President, Social Sciences and Humanities Research Council of Canada

9:35 a.m.

Conservative

Alex Nuttall Conservative Barrie—Springwater—Oro-Medonte, ON

Where do you see that fitting into solving some of these issues? Obviously those clusters are going to include academia, the private sector, research institutes, etc.

9:35 a.m.

President, Social Sciences and Humanities Research Council of Canada

Dr. Ted Hewitt

We are responsible for agencies that fund primarily fundamental research or earlier-stage research. We haven't worked directly with the organizations or agencies that will deliver that program. At face value, from my perspective and given my university experience, this will be a huge catalyst towards moving information from the universities and colleges into businesses that directly participate in that, and they will facilitate that kind of collaboration in a very direct way. How that plays out, at the end of the day, I can't comment on, but if it puts people in the same room, and they're focused on the same object, they are bound to start moving ideas, in my experience.

9:35 a.m.

Conservative

Alex Nuttall Conservative Barrie—Springwater—Oro-Medonte, ON

I have an interesting riding, because I have a fairly urban part in Barrie but very rural parts as well. One of the issues we've been facing is that we just don't have anything like the accelerator centre there. Also, in the rural areas where there is the space for companies to grow.... I think of Napoleon Wolf Steel right off the bat. Basically, a man's research in his garage turned into a company that has 1,800 employees today. However, there is no broadband or anything along those lines where the facility is.

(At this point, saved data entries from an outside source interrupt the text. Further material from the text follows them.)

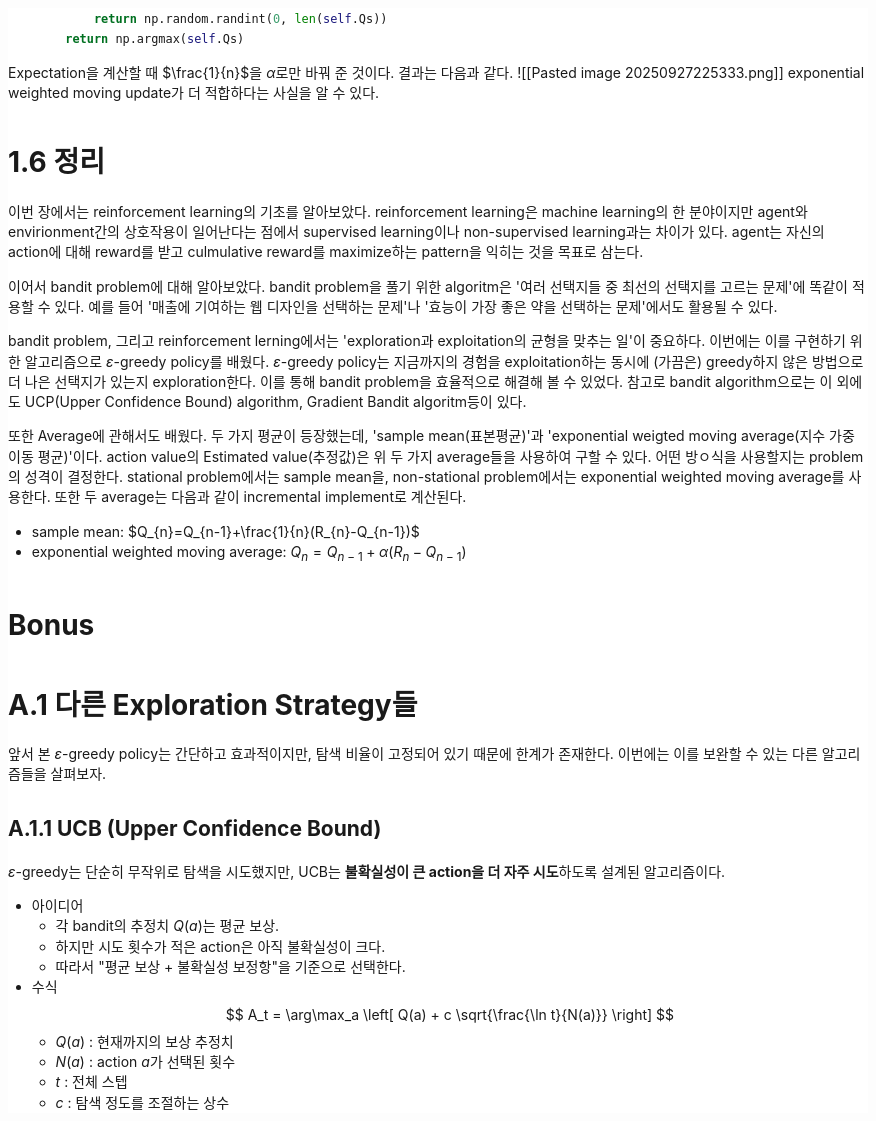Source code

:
```python
			return np.random.randint(0, len(self.Qs)) 
		return np.argmax(self.Qs) 
```
Expectation을 계산할 때 $\frac{1}{n}$을 $\alpha$로만 바꿔 준 것이다.
결과는 다음과 같다.
![[Pasted image 20250927225333.png]]
exponential weighted moving update가 더 적합하다는 사실을 알 수 있다.

# 1.6 정리
이번 장에서는 reinforcement learning의 기초를 알아보았다. reinforcement learning은 machine learning의 한 분야이지만 agent와 envirionment간의 상호작용이 일어난다는 점에서 supervised learning이나 non-supervised learning과는 차이가 있다. agent는 자신의 action에 대해 reward를 받고 culmulative reward를 maximize하는 pattern을 익히는 것을 목표로 삼는다.

이어서 bandit problem에 대해 알아보았다. bandit problem을 풀기 위한 algoritm은 '여러 선택지들 중 최선의 선택지를 고르는 문제'에 똑같이 적용할 수 있다. 예를 들어 '매출에 기여하는 웹 디자인을 선택하는 문제'나 '효능이 가장 좋은 약을 선택하는 문제'에서도 활용될 수 있다.

bandit problem, 그리고 reinforcement lerning에서는 'exploration과 exploitation의 균형을 맞추는 일'이 중요하다. 이번에는 이를 구현하기 위한 알고리즘으로 $\varepsilon$-greedy policy를 배웠다. $\varepsilon$-greedy policy는 지금까지의 경험을 exploitation하는 동시에 (가끔은) greedy하지 않은 방법으로 더 나은 선택지가 있는지 exploration한다. 이를 통해 bandit problem을 효율적으로 해결해 볼 수 있었다. 참고로 bandit algorithm으로는 이 외에도 UCP(Upper Confidence Bound) algorithm, Gradient Bandit algoritm등이 있다. 

또한 Average에 관해서도 배웠다. 두 가지 평균이 등장했는데, 'sample mean(표본평균)'과 'exponential weigted moving average(지수 가중 이동 평균)'이다. action value의 Estimated value(추정값)은 위 두 가지 average들을 사용하여 구할 수 있다. 어떤 방ㅇ식을 사용할지는 problem의 성격이 결정한다. stational problem에서는 sample mean을, non-stational problem에서는 exponential weighted moving average를 사용한다. 또한 두 average는 다음과 같이 incremental implement로 계산된다.
 - sample mean: $Q_{n}=Q_{n-1}+\frac{1}{n}(R_{n}-Q_{n-1})$
 - exponential weighted moving average: $Q_{n}=Q_{n-1}+\alpha(R_{n}-Q_{n-1})$


# Bonus
# A.1 다른 Exploration Strategy들
앞서 본 $\varepsilon$-greedy policy는 간단하고 효과적이지만, 탐색 비율이 고정되어 있기 때문에 한계가 존재한다. 이번에는 이를 보완할 수 있는 다른 알고리즘들을 살펴보자.

## A.1.1 UCB (Upper Confidence Bound)
$\varepsilon$-greedy는 단순히 무작위로 탐색을 시도했지만, UCB는 **불확실성이 큰 action을 더 자주 시도**하도록 설계된 알고리즘이다.
- 아이디어
    - 각 bandit의 추정치 $Q(a)$는 평균 보상.
    - 하지만 시도 횟수가 적은 action은 아직 불확실성이 크다.
    - 따라서 "평균 보상 + 불확실성 보정항"을 기준으로 선택한다.
- 수식   $$  
    A_t = \arg\max_a \left[ Q(a) + c \sqrt{\frac{\ln t}{N(a)}} \right]  
    $$
    - $Q(a)$ : 현재까지의 보상 추정치
    - $N(a)$ : action $a$가 선택된 횟수
    - $t$ : 전체 스텝
    - $c$ : 탐색 정도를 조절하는 상수
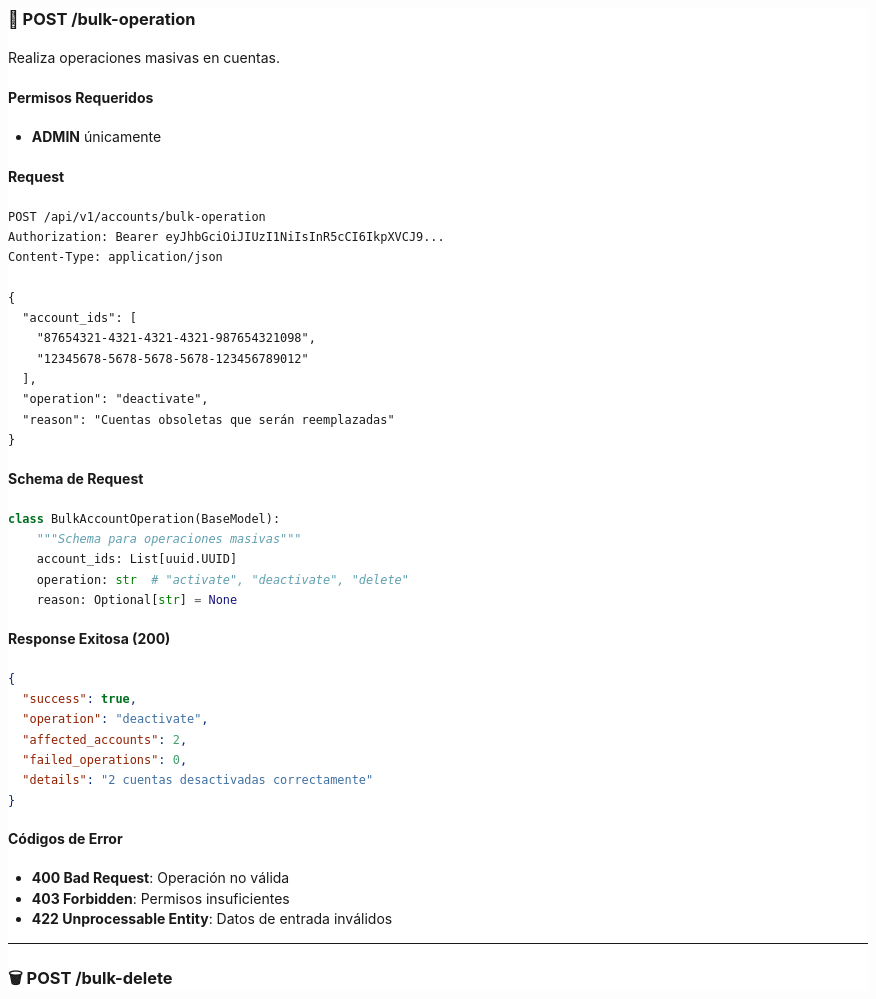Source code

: 
### 🔄 POST /bulk-operation

Realiza operaciones masivas en cuentas.

#### Permisos Requeridos
- **ADMIN** únicamente

#### Request
```http
POST /api/v1/accounts/bulk-operation
Authorization: Bearer eyJhbGciOiJIUzI1NiIsInR5cCI6IkpXVCJ9...
Content-Type: application/json

{
  "account_ids": [
    "87654321-4321-4321-4321-987654321098",
    "12345678-5678-5678-5678-123456789012"
  ],
  "operation": "deactivate",
  "reason": "Cuentas obsoletas que serán reemplazadas"
}
```

#### Schema de Request
```python
class BulkAccountOperation(BaseModel):
    """Schema para operaciones masivas"""
    account_ids: List[uuid.UUID]
    operation: str  # "activate", "deactivate", "delete"
    reason: Optional[str] = None
```

#### Response Exitosa (200)
```json
{
  "success": true,
  "operation": "deactivate",
  "affected_accounts": 2,
  "failed_operations": 0,
  "details": "2 cuentas desactivadas correctamente"
}
```

#### Códigos de Error
- **400 Bad Request**: Operación no válida
- **403 Forbidden**: Permisos insuficientes
- **422 Unprocessable Entity**: Datos de entrada inválidos

---

### 🗑️ POST /bulk-delete
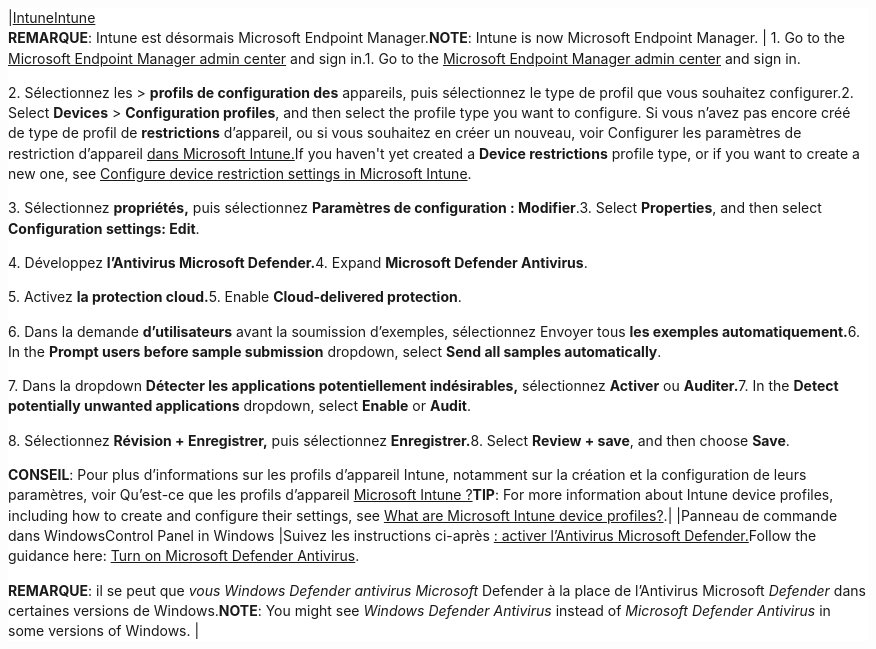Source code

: |[<span data-ttu-id="787da-186">Intune</span><span class="sxs-lookup"><span data-stu-id="787da-186">Intune</span></span>](/mem/intune/fundamentals/tutorial-walkthrough-endpoint-manager) <br/><span data-ttu-id="787da-187">**REMARQUE**: Intune est désormais Microsoft Endpoint Manager.</span><span class="sxs-lookup"><span data-stu-id="787da-187">**NOTE**: Intune is now Microsoft Endpoint Manager.</span></span> | <span data-ttu-id="787da-188">1. Go to the [Microsoft Endpoint Manager admin center](https://go.microsoft.com/fwlink/?linkid=2109431) and sign in.</span><span class="sxs-lookup"><span data-stu-id="787da-188">1. Go to the [Microsoft Endpoint Manager admin center](https://go.microsoft.com/fwlink/?linkid=2109431) and sign in.</span></span><p> <span data-ttu-id="787da-189">2. Sélectionnez les  >  **profils de configuration des** appareils, puis sélectionnez le type de profil que vous souhaitez configurer.</span><span class="sxs-lookup"><span data-stu-id="787da-189">2. Select **Devices** > **Configuration profiles**, and then select the profile type you want to configure.</span></span> <span data-ttu-id="787da-190">Si vous n’avez pas encore créé de type de profil de **restrictions** d’appareil, ou si vous souhaitez en créer un nouveau, voir Configurer les paramètres de restriction d’appareil [dans Microsoft Intune.](/intune/device-restrictions-configure)</span><span class="sxs-lookup"><span data-stu-id="787da-190">If you haven't yet created a **Device restrictions** profile type, or if you want to create a new one, see [Configure device restriction settings in Microsoft Intune](/intune/device-restrictions-configure).</span></span><p> <span data-ttu-id="787da-191">3. Sélectionnez **propriétés,** puis sélectionnez **Paramètres de configuration : Modifier**.</span><span class="sxs-lookup"><span data-stu-id="787da-191">3. Select **Properties**, and then select **Configuration settings: Edit**.</span></span><p> <span data-ttu-id="787da-192">4. Développez **l’Antivirus Microsoft Defender.**</span><span class="sxs-lookup"><span data-stu-id="787da-192">4. Expand **Microsoft Defender Antivirus**.</span></span> <p> <span data-ttu-id="787da-193">5. Activez **la protection cloud.**</span><span class="sxs-lookup"><span data-stu-id="787da-193">5. Enable **Cloud-delivered protection**.</span></span><p> <span data-ttu-id="787da-194">6. Dans la demande **d’utilisateurs** avant la soumission d’exemples, sélectionnez Envoyer tous **les exemples automatiquement.**</span><span class="sxs-lookup"><span data-stu-id="787da-194">6. In the **Prompt users before sample submission** dropdown, select **Send all samples automatically**.</span></span><p> <span data-ttu-id="787da-195">7. Dans la dropdown **Détecter les applications potentiellement indésirables,** sélectionnez **Activer** ou **Auditer.**</span><span class="sxs-lookup"><span data-stu-id="787da-195">7. In the **Detect potentially unwanted applications** dropdown, select **Enable** or **Audit**.</span></span><p> <span data-ttu-id="787da-196">8. Sélectionnez **Révision + Enregistrer,** puis sélectionnez **Enregistrer.**</span><span class="sxs-lookup"><span data-stu-id="787da-196">8. Select **Review + save**, and then choose **Save**.</span></span><p><span data-ttu-id="787da-197">**CONSEIL**: Pour plus d’informations sur les profils d’appareil Intune, notamment sur la création et la configuration de leurs paramètres, voir Qu’est-ce que les profils d’appareil [Microsoft Intune ?](/intune/device-profiles)</span><span class="sxs-lookup"><span data-stu-id="787da-197">**TIP**: For more information about Intune device profiles, including how to create and configure their settings, see [What are Microsoft Intune device profiles?](/intune/device-profiles).</span></span>|
|<span data-ttu-id="787da-198">Panneau de commande dans Windows</span><span class="sxs-lookup"><span data-stu-id="787da-198">Control Panel in Windows</span></span>     |<span data-ttu-id="787da-199">Suivez les instructions ci-après [: activer l’Antivirus Microsoft Defender.](/mem/intune/user-help/turn-on-defender-windows)</span><span class="sxs-lookup"><span data-stu-id="787da-199">Follow the guidance here: [Turn on Microsoft Defender Antivirus](/mem/intune/user-help/turn-on-defender-windows).</span></span> <p><span data-ttu-id="787da-200">**REMARQUE**: il se peut que *vous Windows Defender antivirus Microsoft* Defender à la place de l’Antivirus Microsoft *Defender* dans certaines versions de Windows.</span><span class="sxs-lookup"><span data-stu-id="787da-200">**NOTE**: You might see *Windows Defender Antivirus* instead of *Microsoft Defender Antivirus* in some versions of Windows.</span></span>        |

While there may be offices in these rural areas, are there any other inhibitors you see to helping in rural areas where somebody may be coming up with a new piece of technology, but there's not necessarily the access there is in more urban areas, whether London, Waterloo, or Toronto?

9:35 a.m.

Liberal

The Chair Liberal Dan Ruimy

Be very brief.

9:35 a.m.

President, Social Sciences and Humanities Research Council of Canada

Dr. Ted Hewitt

I'm going to turn it over to Bert, but I can tell you that our agency has funded research on precisely these questions on rural access, services, and infrastructure. So, if you like, I could take that as homework, and we could dig out some material for you.